# squirrel hunts in GA.



## shortgo (Apr 11, 2011)

does any one know of any hunts going on in ga comming up soon,ukc,nkc,atfa?


----------



## moagie25 (Apr 11, 2011)

Johns Mtn has a UKC sq Hunt June 25 2011also a UMCA Cur Hunt on May 28 2011 Come hunt with us your more than welcome,Mike


----------



## simoncreek okie (Apr 14, 2011)

Im working with a few of my friends rt now trying to organize a NKC squirrel hunting club in or around Walton county. I would like to host some sanctioned squirrel hunts as well as some buddy hunts just to get together with like minded folks and have a good time.  Any interest would be appreciated....


----------



## Melvin4730 (Jun 20, 2011)

There is also a squirrel hunting club in Dawsonville, GA that holds squirrel hunts throughout the year.

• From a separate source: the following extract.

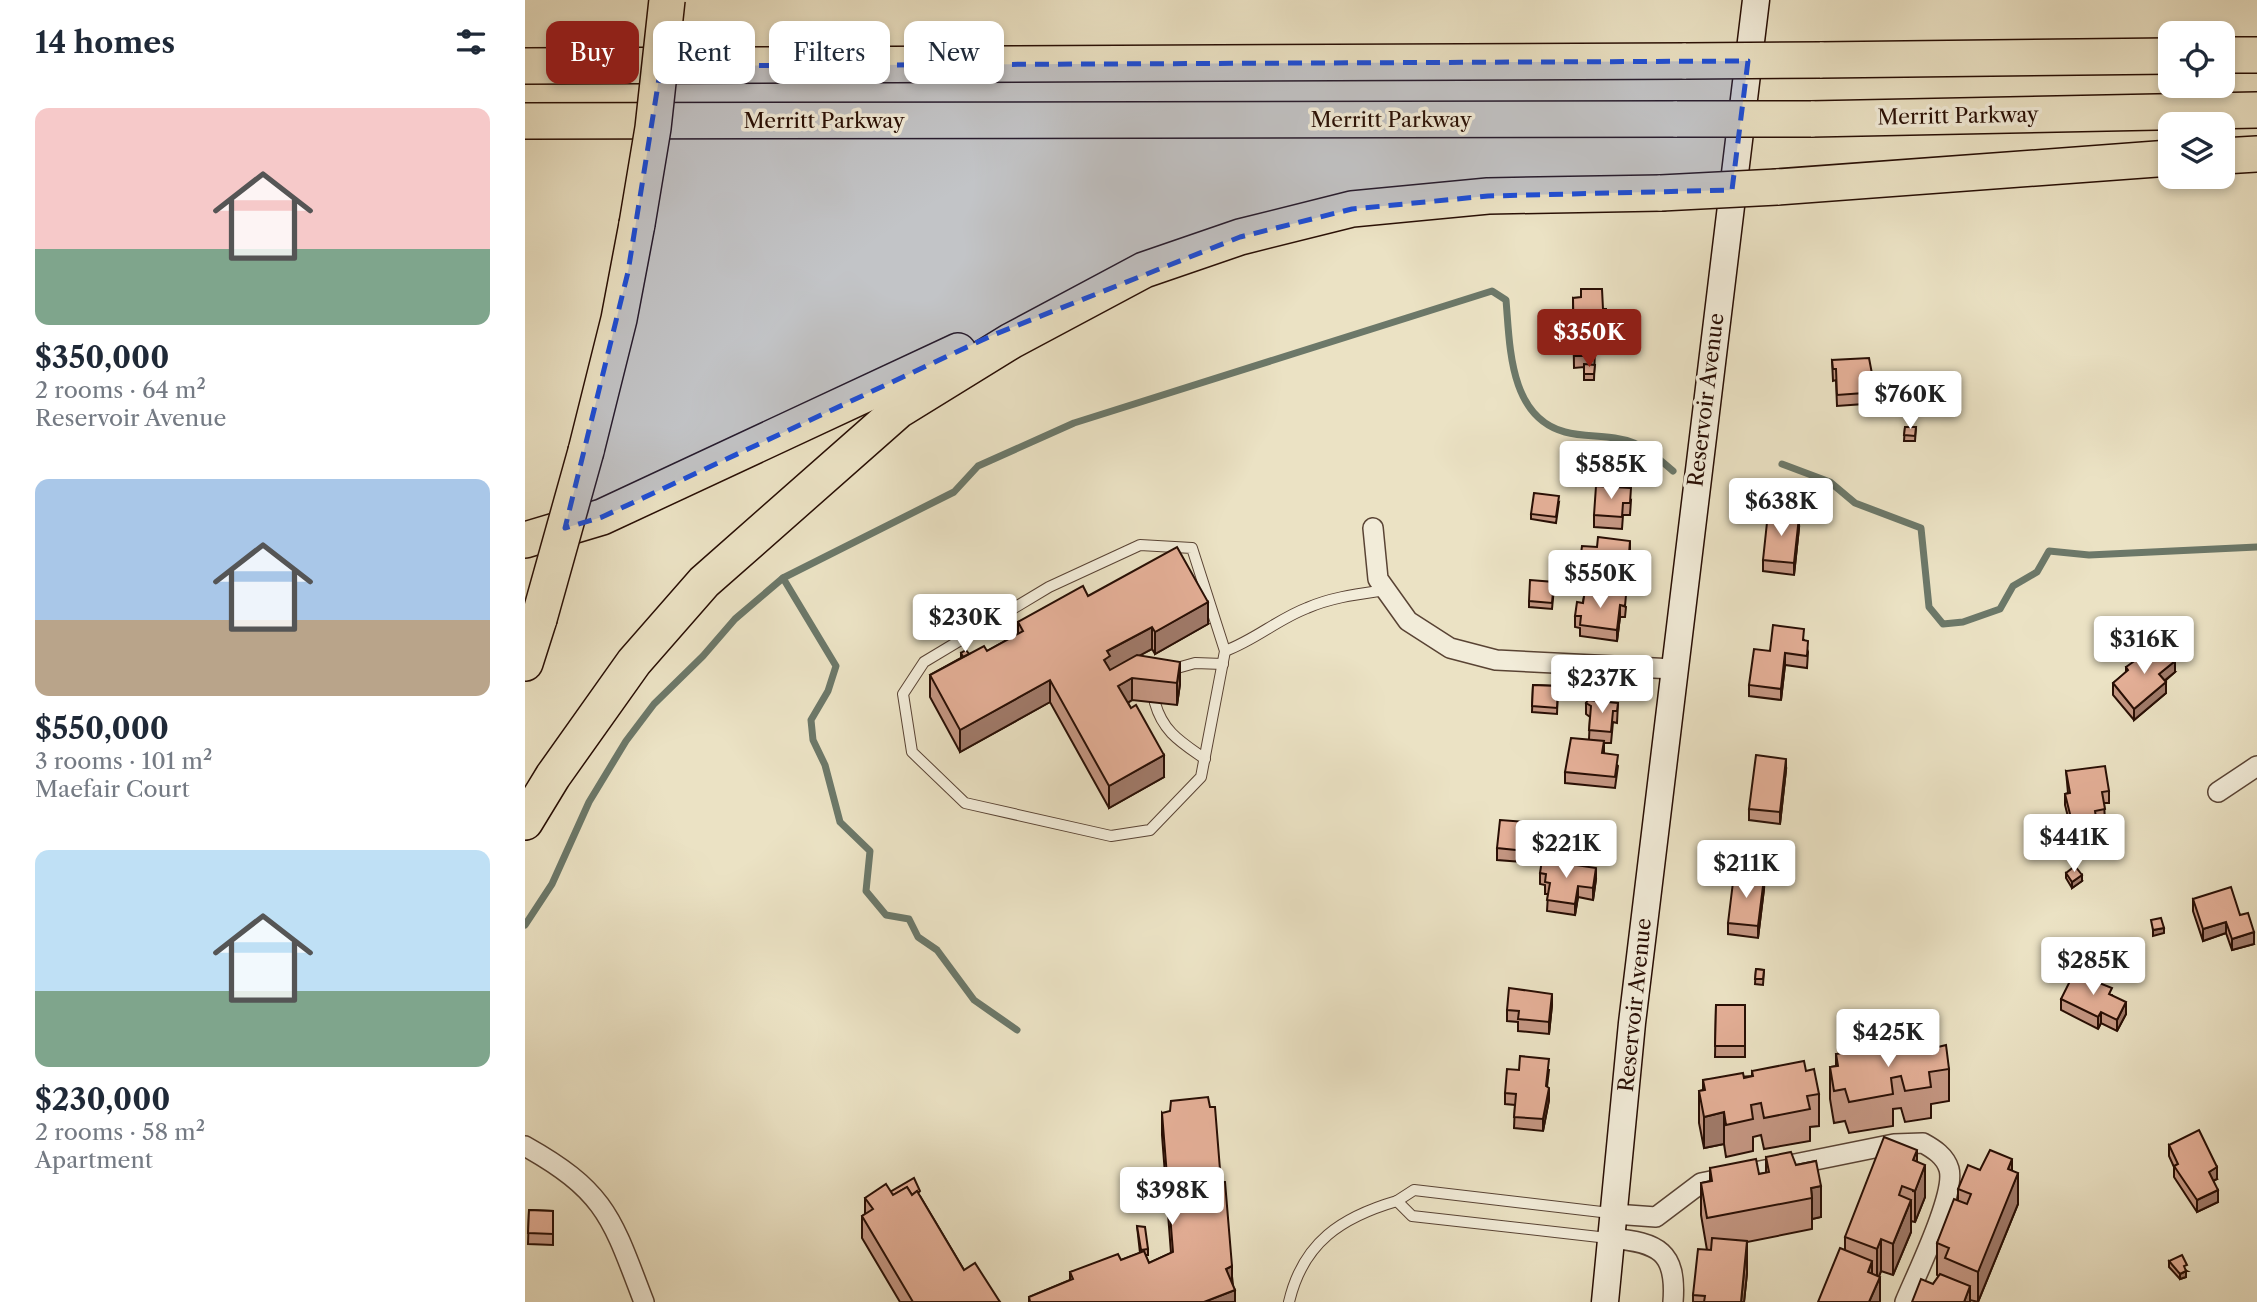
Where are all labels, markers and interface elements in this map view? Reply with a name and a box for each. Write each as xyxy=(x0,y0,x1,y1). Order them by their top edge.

Gold City Squirrel Hunters
8111 Hwy 136, Dawsonville, GA 30534
Take Hwy 53 to Dawsonville from 400, go to
the square, take Shoal Creek Rd to
Hwy 136, turn Left, go 6 mi, clubhouse
is located on Left

What kind of dog are you hunting?


----------



## 5 string (Jun 20, 2011)

johns mtn has some good hunts i think we havin one the last sat of every month, think a nkc ga state hunt in late august


----------



## Melvin4730 (Jun 20, 2011)

I've been to a few hunts at the Johns Mountain club. I've always had a good time.


----------



## 5 string (Jun 27, 2011)

congrats mack on your win sat!


----------



## shortgo (Jul 7, 2011)

*nkc*

heyguys, are yall hosting the nkc state hunt in aug.


----------



## moagie25 (Jul 8, 2011)

*nkc*

yes we are hosting the Ga State in Aug. on the 27th.Come hunt with us.


----------



## black an tan man (Jul 10, 2011)

where is the state hunt at?


----------



## moagie25 (Aug 9, 2011)

Dalton,Ga I-75 to exit 326 go west 1 mile club on the right. Signs will be posted for more info call706-483-0901 Mike


----------



## shortgo (Aug 10, 2011)

*how close*

been looking at some maps how far away is an exit with motels.


----------



## moagie25 (Aug 14, 2011)

*motels*

Less than 10 miles either way, for ones that are pet freindly.


----------



## womtom (Aug 21, 2011)

My daddy puts on an atfa hunt in cedar crossing ga every year in january. We have plenty of squirrels and good hunting u should attend.


----------



## Melvin4730 (Aug 21, 2011)

I went to the AFTA hunt last year in Cedar Crossing, GA. It was a lot of fun. Lots of dogs and good food.

I think the young man that guided my cast in the morning hunt said something about his Dad putting on the hunt. Was that you?

My name is Mack McClain. I hunted a little female feist named Spoon. One of the other hunters in the cast was named Lucky. We hunted down by a big river, but that is about all I can remember.


----------



## womtom (Aug 22, 2011)

Yes that would be me Dustin Wommack. We hunted on the altamaha river.


----------



## Melvin4730 (Aug 22, 2011)

Cool...Dustin, its good to hear from you. You had us in squirrels all morning. I look forward to making it down again to the ATFA hunt.

The dog in my Avatar is the Spoon female.


----------



## womtom (Aug 25, 2011)

spoon looked real good. Looking foward to seeing you!


----------